Task	Avg Score	Min	Max	Result	Notes
`easy`	0.167	0.100	0.200	Pass	Model reliably finds local self-inverse cancellations on the 2-qubit circuit.
`medium`	0.028	0.010	0.062	Fail	Struggles with blocker gates; rarely discovers H-X-H or CNOT-SWAP identities needed for the bonus.
`hard`	0.010	0.010	0.010	Fail	Consistently scores the floor — cannot achieve 5% compression on the 70-gate 6-qubit circuit in 15 steps.

Interpretation: The difficulty progression is correct. Easy is solvable zero-shot. Medium requires identity discovery which small models rarely attempt. Hard requires sustained multi-step planning that is beyond current zero-shot LLM capability within a limited step budget. Advanced scaffolding or RL fine-tuning is required for reliable medium/hard performance.

To reproduce these results:

# Set in your .env:
# OPENAI_API_KEY=your_groq_api_key
# API_BASE_URL=https://api.groq.com/openai/v1
# MODEL_NAME=llama-3.1-8b-instant
# IMAGE_NAME=quantum_env

uv run python inference.py

Setup and Usage Instructions

1. Prerequisites

pip install openenv-core
uv sync

2. Environment Variables

Create a .env file in the root directory:

# Standard name used by the evaluation platform
OPENAI_API_KEY="your_api_key_here"
API_BASE_URL="https://api.groq.com/openai/v1"
MODEL_NAME="llama-3.1-8b-instant"

# Environment settings
QUANTUM_TASK="random"
IMAGE_NAME="quantum_env"

# Optional HF fallback
HF_TOKEN="your_hf_token"

Variable	Description
`OPENAI_API_KEY`	API key — injected by the platform during evaluation; use your own for local testing
`API_BASE_URL`	Inference endpoint (Groq, HF router, or OpenAI compatible)
`MODEL_NAME`	Model identifier
`QUANTUM_TASK`	Task: `easy`, `medium`, `hard`, or `random`
`IMAGE_NAME`	Docker image name for the environment server

3. Build & Validate

docker build -t quantum_env .
openenv validate .

4. Run Inference (all 3 tasks)

uv run python inference.py

The script runs easy → medium → hard, 3 episodes each with fixed seeds per task, and prints a full results summary at the end. All 3 tasks are always evaluated.
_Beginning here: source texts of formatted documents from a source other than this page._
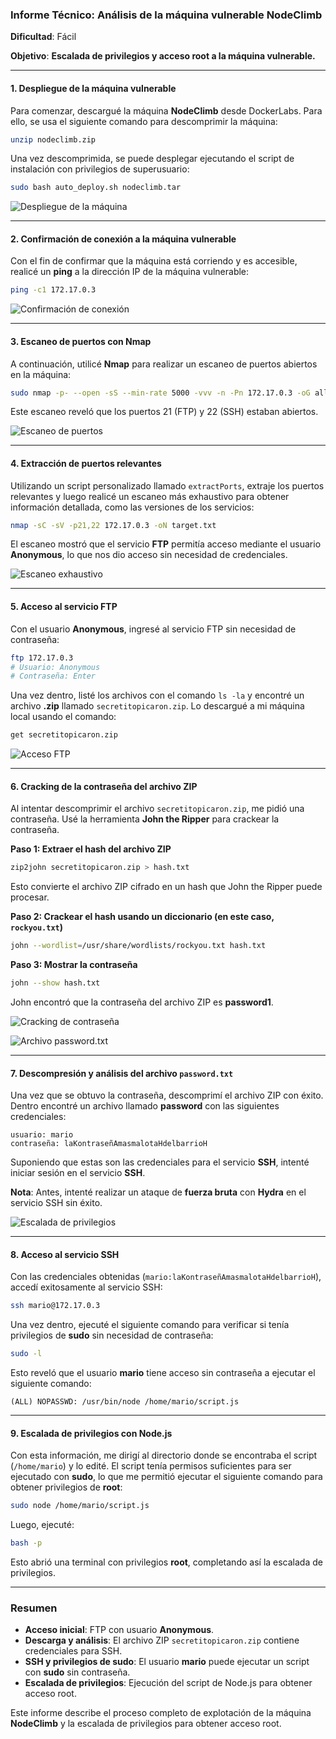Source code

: ### Informe Técnico: Análisis de la máquina vulnerable **NodeClimb**

**Dificultad**: Fácil

**Objetivo**: **Escalada de privilegios y acceso root a la máquina vulnerable.**

---

#### **1. Despliegue de la máquina vulnerable**

Para comenzar, descargué la máquina **NodeClimb** desde DockerLabs. Para ello, se usa el siguiente comando para descomprimir la máquina:

```bash
unzip nodeclimb.zip
```

Una vez descomprimida, se puede desplegar ejecutando el script de instalación con privilegios de superusuario:

```bash
sudo bash auto_deploy.sh nodeclimb.tar
```


![Despliegue de la máquina](./Imágenes/2025-05-13_23-53.png)

---

#### **2. Confirmación de conexión a la máquina vulnerable**

Con el fin de confirmar que la máquina está corriendo y es accesible, realicé un **ping** a la dirección IP de la máquina vulnerable:

```bash
ping -c1 172.17.0.3
```

![Confirmación de conexión](./Imágenes/Capturas.png)

---

#### **3. Escaneo de puertos con Nmap**

A continuación, utilicé **Nmap** para realizar un escaneo de puertos abiertos en la máquina:

```bash
sudo nmap -p- --open -sS --min-rate 5000 -vvv -n -Pn 172.17.0.3 -oG allPorts.txt
```

Este escaneo reveló que los puertos 21 (FTP) y 22 (SSH) estaban abiertos.

![Escaneo de puertos](./Imágenes/Capturas_1.png)

---

#### **4. Extracción de puertos relevantes**

Utilizando un script personalizado llamado `extractPorts`, extraje los puertos relevantes y luego realicé un escaneo más exhaustivo para obtener información detallada, como las versiones de los servicios:

```bash
nmap -sC -sV -p21,22 172.17.0.3 -oN target.txt
```

El escaneo mostró que el servicio **FTP** permitía acceso mediante el usuario **Anonymous**, lo que nos dio acceso sin necesidad de credenciales.

![Escaneo exhaustivo](./Imágenes/Capturas_2.png)

---

#### **5. Acceso al servicio FTP**

Con el usuario **Anonymous**, ingresé al servicio FTP sin necesidad de contraseña:

```bash
ftp 172.17.0.3
# Usuario: Anonymous
# Contraseña: Enter
```

Una vez dentro, listé los archivos con el comando `ls -la` y encontré un archivo **.zip** llamado `secretitopicaron.zip`. Lo descargué a mi máquina local usando el comando:

```bash
get secretitopicaron.zip
```

![Acceso FTP](./Imágenes/Capturas_3.png)

---

#### **6. Cracking de la contraseña del archivo ZIP**

Al intentar descomprimir el archivo `secretitopicaron.zip`, me pidió una contraseña. Usé la herramienta **John the Ripper** para crackear la contraseña.

**Paso 1: Extraer el hash del archivo ZIP**

```bash
zip2john secretitopicaron.zip > hash.txt
```

Esto convierte el archivo ZIP cifrado en un hash que John the Ripper puede procesar.

**Paso 2: Crackear el hash usando un diccionario (en este caso, `rockyou.txt`)**

```bash
john --wordlist=/usr/share/wordlists/rockyou.txt hash.txt
```

**Paso 3: Mostrar la contraseña**

```bash
john --show hash.txt
```

John encontró que la contraseña del archivo ZIP es **password1**.

![Cracking de contraseña](./Imágenes/Capturas_4.png)

![Archivo password.txt](./Imágenes/Capturas_5.png)



---

#### **7. Descompresión y análisis del archivo `password.txt`**

Una vez que se obtuvo la contraseña, descomprimí el archivo ZIP con éxito. Dentro encontré un archivo llamado **password** con las siguientes credenciales:

```
usuario: mario
contraseña: laKontraseñAmasmalotaHdelbarrioH
```

Suponiendo que estas son las credenciales para el servicio **SSH**, intenté iniciar sesión en el servicio **SSH**.

**Nota**: Antes, intenté realizar un ataque de **fuerza bruta** con **Hydra** en el servicio SSH sin éxito.

![Escalada de privilegios](./Imágenes/Capturas_6.png)

---

#### **8. Acceso al servicio SSH**

Con las credenciales obtenidas (`mario:laKontraseñAmasmalotaHdelbarrioH`), accedí exitosamente al servicio SSH:

```bash
ssh mario@172.17.0.3
```

Una vez dentro, ejecuté el siguiente comando para verificar si tenía privilegios de **sudo** sin necesidad de contraseña:

```bash
sudo -l
```

Esto reveló que el usuario **mario** tiene acceso sin contraseña a ejecutar el siguiente comando:

```
(ALL) NOPASSWD: /usr/bin/node /home/mario/script.js
```

---

#### **9. Escalada de privilegios con Node.js**

Con esta información, me dirigí al directorio donde se encontraba el script (`/home/mario`) y lo edité. El script tenía permisos suficientes para ser ejecutado con **sudo**, lo que me permitió ejecutar el siguiente comando para obtener privilegios de **root**:

```bash
sudo node /home/mario/script.js
```

Luego, ejecuté:

```bash
bash -p
```

Esto abrió una terminal con privilegios **root**, completando así la escalada de privilegios.

---

### **Resumen**

* **Acceso inicial**: FTP con usuario **Anonymous**.
* **Descarga y análisis**: El archivo ZIP `secretitopicaron.zip` contiene credenciales para SSH.
* **SSH y privilegios de sudo**: El usuario **mario** puede ejecutar un script con **sudo** sin contraseña.
* **Escalada de privilegios**: Ejecución del script de Node.js para obtener acceso root.

Este informe describe el proceso completo de explotación de la máquina **NodeClimb** y la escalada de privilegios para obtener acceso root.
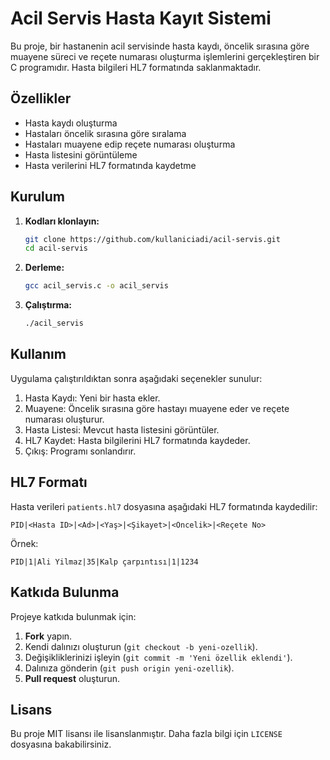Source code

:  # Acil Servis Hasta Kayıt Sistemi

Bu proje, bir hastanenin acil servisinde hasta kaydı, öncelik sırasına göre muayene süreci ve reçete numarası oluşturma işlemlerini gerçekleştiren bir C programıdır. Hasta bilgileri HL7 formatında saklanmaktadır.

## Özellikler
- Hasta kaydı oluşturma
- Hastaları öncelik sırasına göre sıralama
- Hastaları muayene edip reçete numarası oluşturma
- Hasta listesini görüntüleme
- Hasta verilerini HL7 formatında kaydetme

## Kurulum

1. **Kodları klonlayın:**
   ```sh
   git clone https://github.com/kullaniciadi/acil-servis.git
   cd acil-servis
   ```

2. **Derleme:**
   ```sh
   gcc acil_servis.c -o acil_servis
   ```

3. **Çalıştırma:**
   ```sh
   ./acil_servis
   ```

## Kullanım

Uygulama çalıştırıldıktan sonra aşağıdaki seçenekler sunulur:

1. Hasta Kaydı: Yeni bir hasta ekler.
2. Muayene: Öncelik sırasına göre hastayı muayene eder ve reçete numarası oluşturur.
3. Hasta Listesi: Mevcut hasta listesini görüntüler.
4. HL7 Kaydet: Hasta bilgilerini HL7 formatında kaydeder.
5. Çıkış: Programı sonlandırır.

## HL7 Formatı
Hasta verileri `patients.hl7` dosyasına aşağıdaki HL7 formatında kaydedilir:
```
PID|<Hasta ID>|<Ad>|<Yaş>|<Şikayet>|<Öncelik>|<Reçete No>
```
Örnek:
```
PID|1|Ali Yilmaz|35|Kalp çarpıntısı|1|1234
```

## Katkıda Bulunma
Projeye katkıda bulunmak için:
1. **Fork** yapın.
2. Kendi dalınızı oluşturun (`git checkout -b yeni-ozellik`).
3. Değişikliklerinizi işleyin (`git commit -m 'Yeni özellik eklendi'`).
4. Dalınıza gönderin (`git push origin yeni-ozellik`).
5. **Pull request** oluşturun.

## Lisans
Bu proje MIT lisansı ile lisanslanmıştır. Daha fazla bilgi için `LICENSE` dosyasına bakabilirsiniz.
5. Reproducing Baseline via Seed

# Same seed always produces the same initial circuit
result = await env.reset(seed=42)

The environment uses random.Random(seed) per instance — fully isolated, safe for concurrent WebSocket sessions.

Project Structure

.
├── server/
│   ├── __init__.py
│   ├── app.py                               # FastAPI server — reads QUANTUM_TASK from env var
│   ├── graders.py                           # Single source of truth for all grading math
│   └── quantum_openenv_env_environment.py   # Core environment + thin grader delegates
├── __init__.py
├── client.py                                # OpenEnv WebSocket client
├── models.py                                # Typed Pydantic models (action: ge=0, le=4)
├── inference.py                             # Baseline LLM inference script (all 3 tasks)
├── openenv.yaml                             # OpenEnv spec manifest
├── Dockerfile                               # Container definition
├── pyproject.toml
└── README.md

License

This project is released under the MIT license found in the LICENSE file.